Meet Our Teachers

Meet Our Teachers

Years of experience and a passion for the arts.

From beginner to master classes, our teachers become your guide throughout your artistic journey.

Wheel throwing | Hand-building | Glaze techniques | Firing and kiln types
Painting | Illustrations | Print making and more!

heather tinnaro
Director of Education

With roots deep in Tampa Bay, heather tinnaro is a fourth-generation Floridian with a BA in Writing Studies and Creative Writing from the University of South Florida. She has been working and teaching ceramics for several decades, during which she has studied and taught next to local and national luminaries, some of the best and most interesting characters in modern ceramics.

Heather has taught at the Odyssey Center for Ceramic Arts in Asheville, North Carolina, and the Morean Center for Clay. As the Education Coordinator at The Hive, heather develops curriculums and course offerings for artists of all skill levels.

Emmett Freeman
Studio Manager

Emmett Freeman is from Concord, New Hampshire. They completed their BFA in ceramics at the Maine College of Art in 2017 and have taught at Haystack Mountain School for Craft, Maine College of Art, Morean Arts Center, and many other outstanding educational institutions. They have been featured in Ceramics Monthly Magazine and Maine Home and Design. Their work transforms the mundane—everyday experiences—by utilizing traditional and contemporary methods of figurative drawing, sculpture, and ceramic vessels that engage with audiences through an introspective space.
Emmett is the Studio Manager at The Hive. They live in St. Petersburg, Florida, where they can be found making art, teaching, or hanging out with their cat Pabu.

Sarah King
Teacher

Sarah King received her Bachelor of Fine Arts from the University of Central Florida in 2015. Upon graduation, she moved to Tampa, where she teaches art and ceramics for the City of Tampa Art Studios and The Hive.

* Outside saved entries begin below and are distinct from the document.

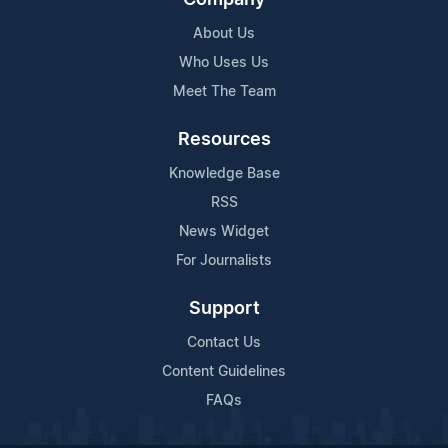
About Us
Who Uses Us
Meet The Team
Resources
Knowledge Base
RSS
News Widget
For Journalists
Support
Contact Us
Content Guidelines
FAQs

Her work explores lines in patterns, architecture, and nature and the relationships formed between them—simplicity and minimalism. These relationships influence her ceramic forms to create geometric floral patterns painted on simple angular forms. Decoration, form, and function collaborate to deliver a unique experience with everyday objects.

Daisy
Teacher

While ceramics has remained a lifelong passion, she is a multifaceted artist. She holds an A.A.S. in fashion design from the Fashion Institute of Technology. Her body of work extends to digital, film, and pinhole photography, watercolor, illustration, and costume design. She has been a participant in Sculpture Key West and an Anne McKee Artist Grant recipient. She first started wheel throwing at age 8 under the mentorship of her art teacher Jimmy Wray in Key West, Florida and remained Wray’s student throughout her school years, working as his teaching assistant. Wray introduced her to Jay Gogin, the ceramics professor at Florida Keys Community College. Through her 12 years working in Gogin’s studio, she studied wheel-throwing, tile murals, raku, and sculpture, and began assisting in Gogin’s lessons as well.